*** Data for this task ***

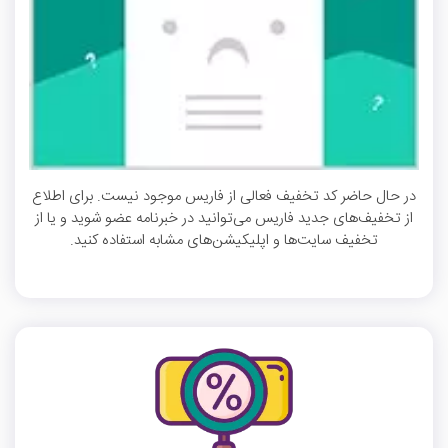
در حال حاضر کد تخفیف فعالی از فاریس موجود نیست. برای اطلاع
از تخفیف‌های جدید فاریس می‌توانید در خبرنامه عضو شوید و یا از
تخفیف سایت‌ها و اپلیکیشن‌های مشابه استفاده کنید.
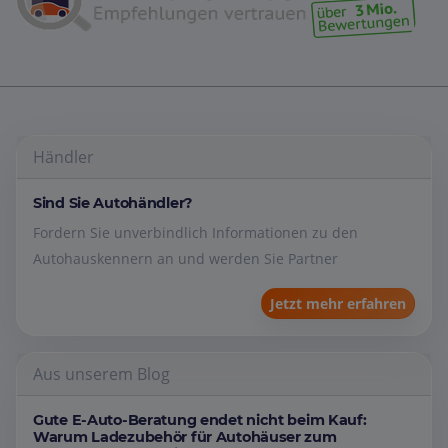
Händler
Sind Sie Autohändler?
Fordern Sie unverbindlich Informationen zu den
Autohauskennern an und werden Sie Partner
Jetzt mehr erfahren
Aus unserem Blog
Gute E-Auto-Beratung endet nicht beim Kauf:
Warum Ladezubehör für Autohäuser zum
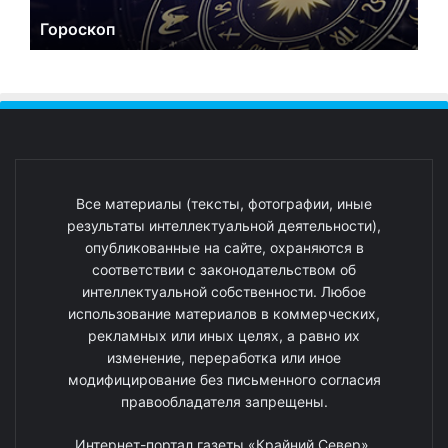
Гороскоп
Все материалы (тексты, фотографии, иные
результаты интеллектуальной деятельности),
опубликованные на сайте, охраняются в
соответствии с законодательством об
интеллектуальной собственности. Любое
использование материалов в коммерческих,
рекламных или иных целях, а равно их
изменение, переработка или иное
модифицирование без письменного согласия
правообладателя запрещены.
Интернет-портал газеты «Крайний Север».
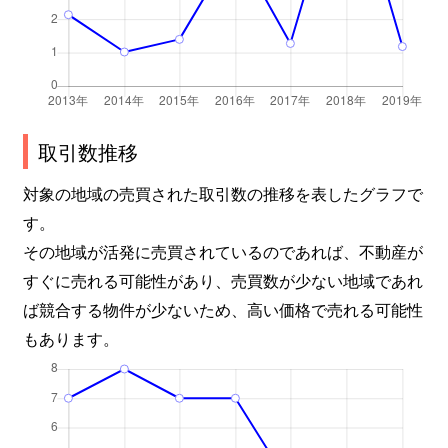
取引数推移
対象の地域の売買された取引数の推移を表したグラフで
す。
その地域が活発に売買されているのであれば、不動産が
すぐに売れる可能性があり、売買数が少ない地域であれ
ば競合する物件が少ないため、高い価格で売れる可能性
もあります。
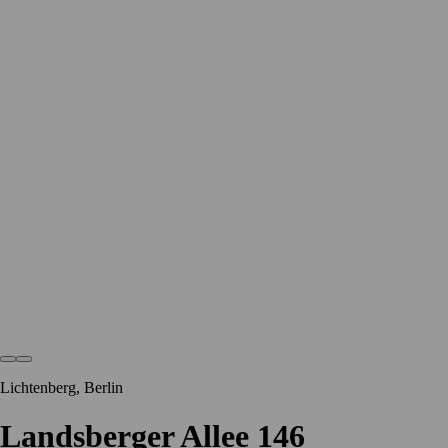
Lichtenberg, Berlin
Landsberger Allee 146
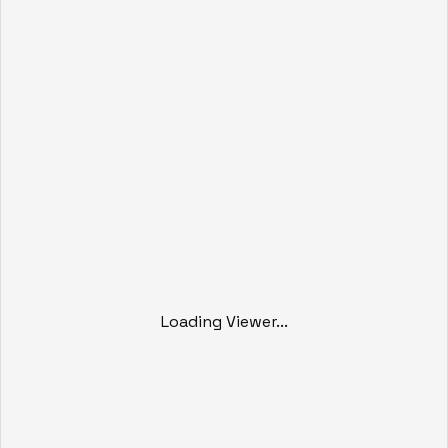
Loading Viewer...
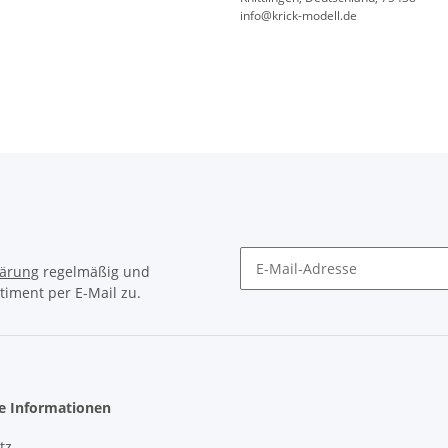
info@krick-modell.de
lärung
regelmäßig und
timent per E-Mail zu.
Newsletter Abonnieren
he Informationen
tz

*** End of Data for this task ***
*** Data for this task ***

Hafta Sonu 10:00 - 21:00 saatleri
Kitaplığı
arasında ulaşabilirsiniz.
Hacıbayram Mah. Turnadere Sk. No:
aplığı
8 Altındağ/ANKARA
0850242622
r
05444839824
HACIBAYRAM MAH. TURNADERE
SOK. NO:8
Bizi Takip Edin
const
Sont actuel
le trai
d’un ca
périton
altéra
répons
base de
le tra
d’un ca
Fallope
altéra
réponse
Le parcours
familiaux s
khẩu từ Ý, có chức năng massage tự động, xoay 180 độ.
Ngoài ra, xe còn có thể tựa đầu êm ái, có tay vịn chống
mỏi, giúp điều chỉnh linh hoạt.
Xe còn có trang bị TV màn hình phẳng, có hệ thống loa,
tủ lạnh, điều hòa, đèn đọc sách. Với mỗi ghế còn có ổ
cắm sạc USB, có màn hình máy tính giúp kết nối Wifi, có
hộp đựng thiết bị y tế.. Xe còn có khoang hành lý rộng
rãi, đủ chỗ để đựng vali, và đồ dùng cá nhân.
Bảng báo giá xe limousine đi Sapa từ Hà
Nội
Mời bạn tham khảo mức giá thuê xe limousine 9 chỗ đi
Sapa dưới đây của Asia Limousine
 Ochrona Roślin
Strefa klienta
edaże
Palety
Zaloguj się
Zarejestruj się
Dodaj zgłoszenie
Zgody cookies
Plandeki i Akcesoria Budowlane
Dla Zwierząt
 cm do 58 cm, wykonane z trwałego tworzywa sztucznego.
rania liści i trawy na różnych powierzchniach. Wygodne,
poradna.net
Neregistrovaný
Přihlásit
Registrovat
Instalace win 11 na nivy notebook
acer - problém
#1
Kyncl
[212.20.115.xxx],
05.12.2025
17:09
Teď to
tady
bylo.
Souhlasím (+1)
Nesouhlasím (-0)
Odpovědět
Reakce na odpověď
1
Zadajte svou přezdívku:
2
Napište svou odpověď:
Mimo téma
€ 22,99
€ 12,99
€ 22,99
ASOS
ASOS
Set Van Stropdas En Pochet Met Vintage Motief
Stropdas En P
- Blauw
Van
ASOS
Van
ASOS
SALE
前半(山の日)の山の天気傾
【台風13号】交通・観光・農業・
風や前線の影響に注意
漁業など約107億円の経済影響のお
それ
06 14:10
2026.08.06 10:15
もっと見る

*** End of Data for this task ***
*** Data for this task ***

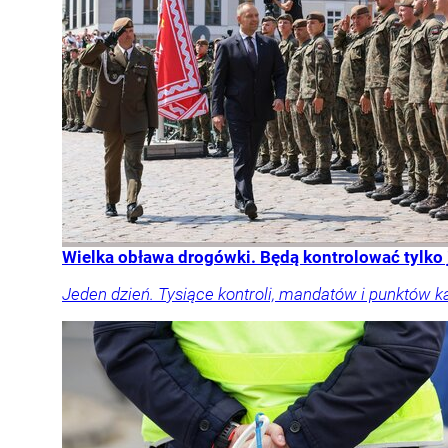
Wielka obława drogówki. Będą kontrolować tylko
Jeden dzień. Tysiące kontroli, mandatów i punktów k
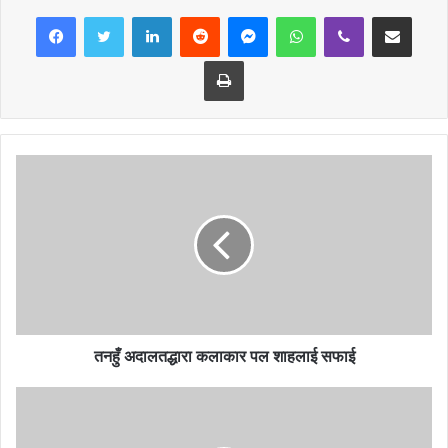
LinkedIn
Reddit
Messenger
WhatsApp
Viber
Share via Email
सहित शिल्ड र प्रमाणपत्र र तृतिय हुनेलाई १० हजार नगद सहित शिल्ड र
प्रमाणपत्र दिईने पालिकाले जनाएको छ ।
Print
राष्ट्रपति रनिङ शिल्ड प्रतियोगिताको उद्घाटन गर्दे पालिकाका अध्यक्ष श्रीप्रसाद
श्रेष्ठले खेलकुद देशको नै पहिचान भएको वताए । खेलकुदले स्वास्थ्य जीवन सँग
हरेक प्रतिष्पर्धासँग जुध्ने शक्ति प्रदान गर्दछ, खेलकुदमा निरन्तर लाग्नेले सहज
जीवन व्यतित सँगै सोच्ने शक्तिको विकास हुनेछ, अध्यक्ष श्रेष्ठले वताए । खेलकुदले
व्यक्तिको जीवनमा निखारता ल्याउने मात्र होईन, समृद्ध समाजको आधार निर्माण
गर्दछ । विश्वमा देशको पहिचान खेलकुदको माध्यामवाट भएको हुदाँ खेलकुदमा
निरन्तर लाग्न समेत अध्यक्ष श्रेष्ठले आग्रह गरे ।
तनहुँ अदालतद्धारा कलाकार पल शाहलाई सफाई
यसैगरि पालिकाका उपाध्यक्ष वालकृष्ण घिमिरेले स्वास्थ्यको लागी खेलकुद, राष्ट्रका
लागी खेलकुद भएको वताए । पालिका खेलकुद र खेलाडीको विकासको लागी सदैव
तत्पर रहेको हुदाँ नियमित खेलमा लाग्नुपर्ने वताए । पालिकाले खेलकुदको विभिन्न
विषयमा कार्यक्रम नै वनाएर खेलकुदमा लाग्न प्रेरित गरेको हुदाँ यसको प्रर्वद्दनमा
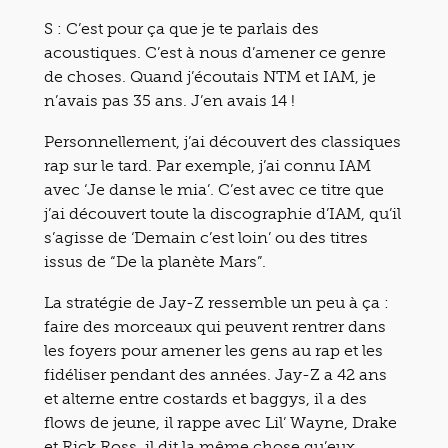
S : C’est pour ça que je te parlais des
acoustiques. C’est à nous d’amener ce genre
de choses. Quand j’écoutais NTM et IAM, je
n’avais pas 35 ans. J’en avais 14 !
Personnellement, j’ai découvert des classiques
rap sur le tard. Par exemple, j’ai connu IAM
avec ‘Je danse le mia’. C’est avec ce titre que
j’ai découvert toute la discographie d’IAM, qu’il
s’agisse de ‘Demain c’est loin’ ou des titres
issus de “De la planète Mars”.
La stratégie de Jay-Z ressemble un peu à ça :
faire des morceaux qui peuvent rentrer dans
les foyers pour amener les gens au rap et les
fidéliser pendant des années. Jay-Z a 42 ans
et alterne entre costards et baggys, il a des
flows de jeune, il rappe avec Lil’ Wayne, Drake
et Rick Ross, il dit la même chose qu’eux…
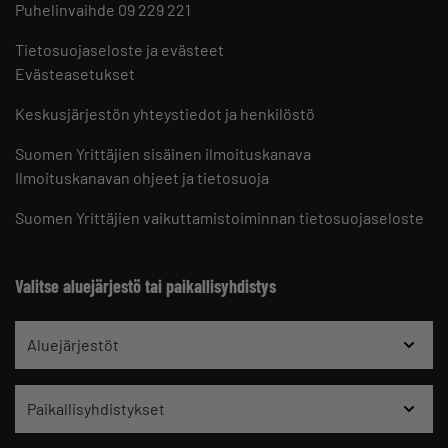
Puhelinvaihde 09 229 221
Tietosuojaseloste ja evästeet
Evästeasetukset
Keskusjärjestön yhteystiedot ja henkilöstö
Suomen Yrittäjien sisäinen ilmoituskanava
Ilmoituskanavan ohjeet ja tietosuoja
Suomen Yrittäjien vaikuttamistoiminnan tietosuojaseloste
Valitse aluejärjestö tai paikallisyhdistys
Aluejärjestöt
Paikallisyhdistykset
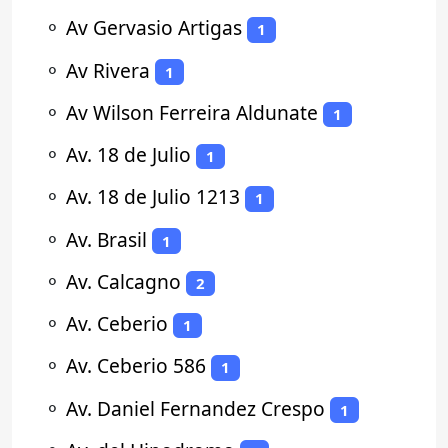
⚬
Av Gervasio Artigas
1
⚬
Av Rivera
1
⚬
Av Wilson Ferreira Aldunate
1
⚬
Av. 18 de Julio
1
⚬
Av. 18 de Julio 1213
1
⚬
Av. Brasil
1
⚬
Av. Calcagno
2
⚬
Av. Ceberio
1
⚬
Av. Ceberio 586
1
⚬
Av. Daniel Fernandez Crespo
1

*** End of Data for this task ***

From the entries above, tally the lines that contain the string "amener". Report the total and nothing more.

2